How old is he and what is this medication for? Is this something he needs to take daily, or something like tylenol because he has a headache? You don't need to give details of his health if you're not comfortable sharing; saying "he needs one pill a day for a chronic health condition" is enough information, if that's the case here.
post #3 of 16
Who left the bottle half open and within his reach?

I think that would be what needs to be fixed, and maybe just remind him that he should get you or his dad when he needs his meds.

Grounding him for taking his medication seems random.
post #4 of 16
Quote:
Originally Posted by fek&fuzz View Post
Who left the bottle half open and within his reach?

I think that would be what needs to be fixed, and maybe just remind him that he should get you or his dad when he needs his meds.

Grounding him for taking his medication seems random.
Ya, that. I'd be praising him for only taking one, the way he knew he was supposed to, but explaining how he should never,EVER take any medication without me giving it to him, because it is dangerous, etc.
Sound like the ADULT who left the medicine within his reach is the one who needs "grounding".
post #5 of 16
Thread Starter 
He's 7, and he's on medicine that, among other things, helps to supress compulsive behavior. I thought it was out of his reach and I admit it was probably me who didn't close the bottle properly. He had to climb to get to it; he's very able to get to just about everything in the house and I don't have a good place to stash things and I'm not keen on buying a safe. Grounding seems a little random to me, too, but it's not only about getting the medicine. We asked him, point blank if it was something he was supposed to do, and he said, no it wasn't. It's more about him knowing he's not allowed to do something, and then doing it anyway.
post #6 of 16
Um... isn't poor self-control of impulses pretty typical for 7 year olds?
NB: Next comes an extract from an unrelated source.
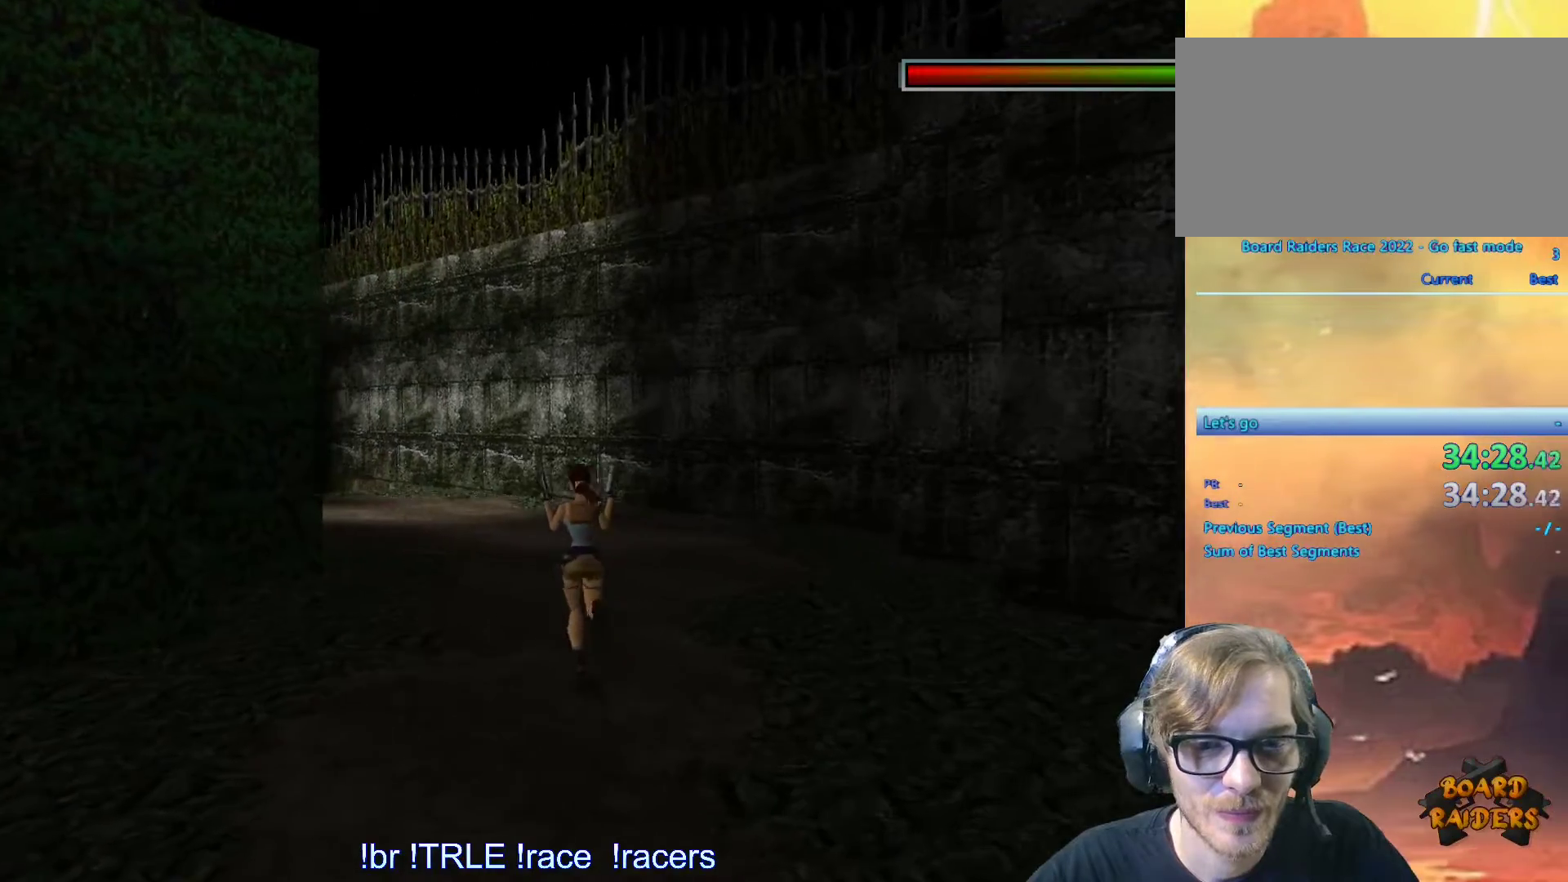
{"keys": ["alt", "up"], "events": [[50, "left", "up"], [100, "alt", "down"], [250, "left", "down"], [433, "left", "up"]]}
Won't grounding him just make him less likely to come to you in the future about this sort of thing? That's what I'd be worried about.

Could you use his natural inclination to keep you informed as a starting point for coming to you before doing things?
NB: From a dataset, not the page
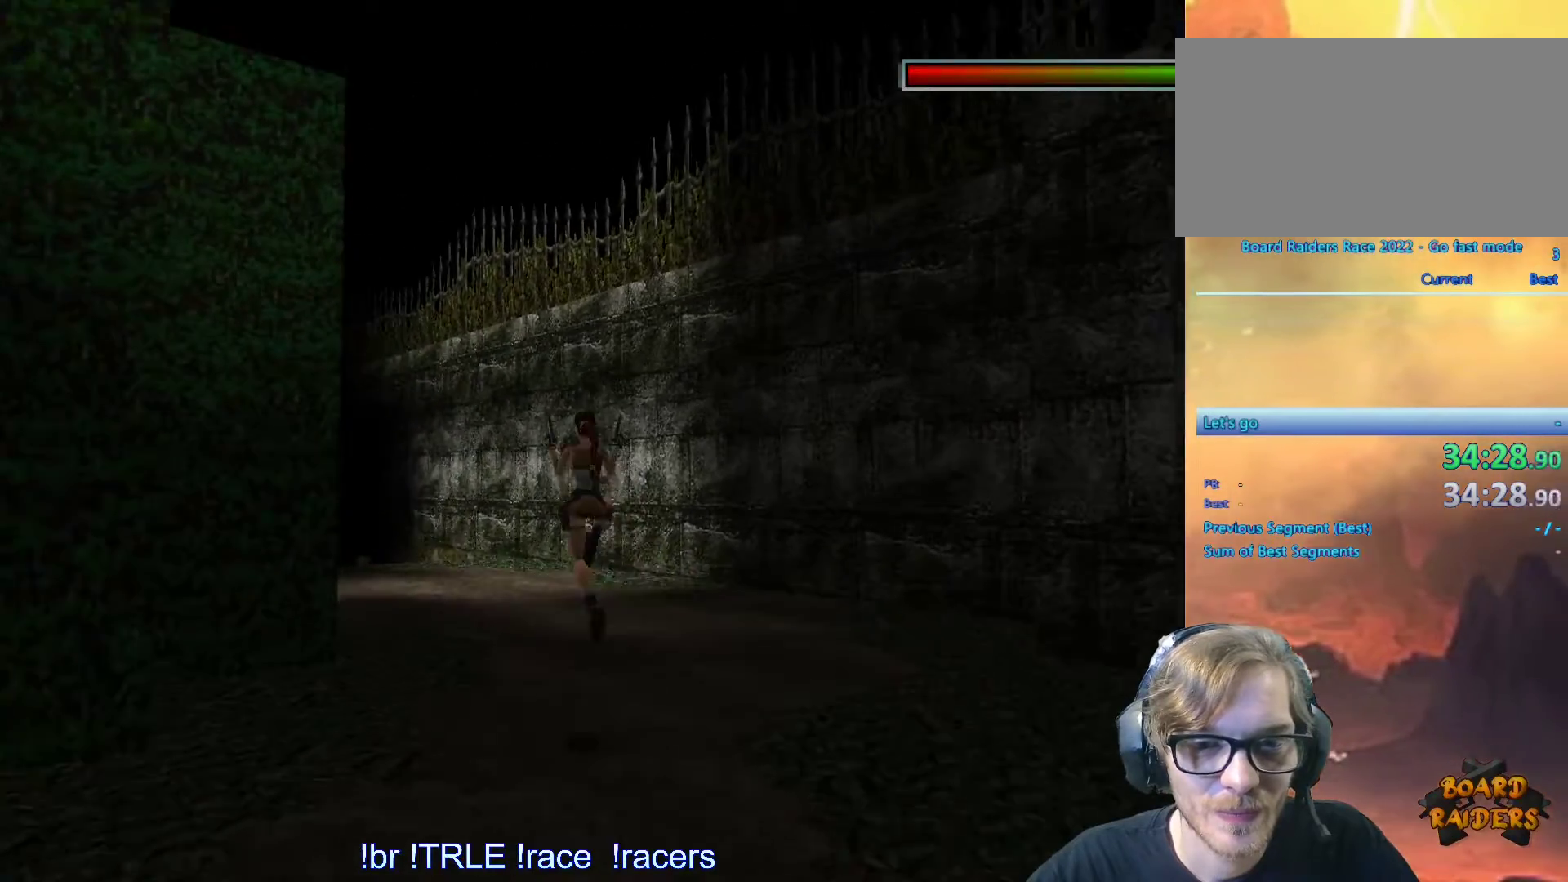
{"keys": ["left", "up"], "events": [[66, "alt", "up"], [116, "left", "down"], [250, "left", "up"], [433, "left", "down"]]}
Can he open childproof caps? If he can't then the solution to the medicine problem is for you to just close the bottle properly.
post #7 of 16
your approach may not be as gentle as others, but i'm very proud of you and your dh for handling this in a way that didn't involve spanking and yelling! good for you, mama!! I agree that 2 days in his room is harsher than what i would have personally done...but then again, it sounds like you are really moving in the right direction & getting away from how you may have handled this in the past!!! that is wonderful! GD is a process (at least for me it was/is). i think you're doing wonderful, and double kudos to you for coming here to reflect on the consequence you did choose. it sounds like you're a wonderful and carining mama really trying to grow and meet your child's needs.
post #8 of 16
I agree that while it is a good idea to supervise the pill-taking, I took a lot of pills at that age, and was capable of taking the correct amount each day. I mean, he only has to take one. That's not much to remember. So while you are certainly within the bounds of good safety precautions to not let him take them by himself, you might want to have a family discussion about the medication, his responsibilty with it, why he took it on his own, and why you aren't comfortable with that.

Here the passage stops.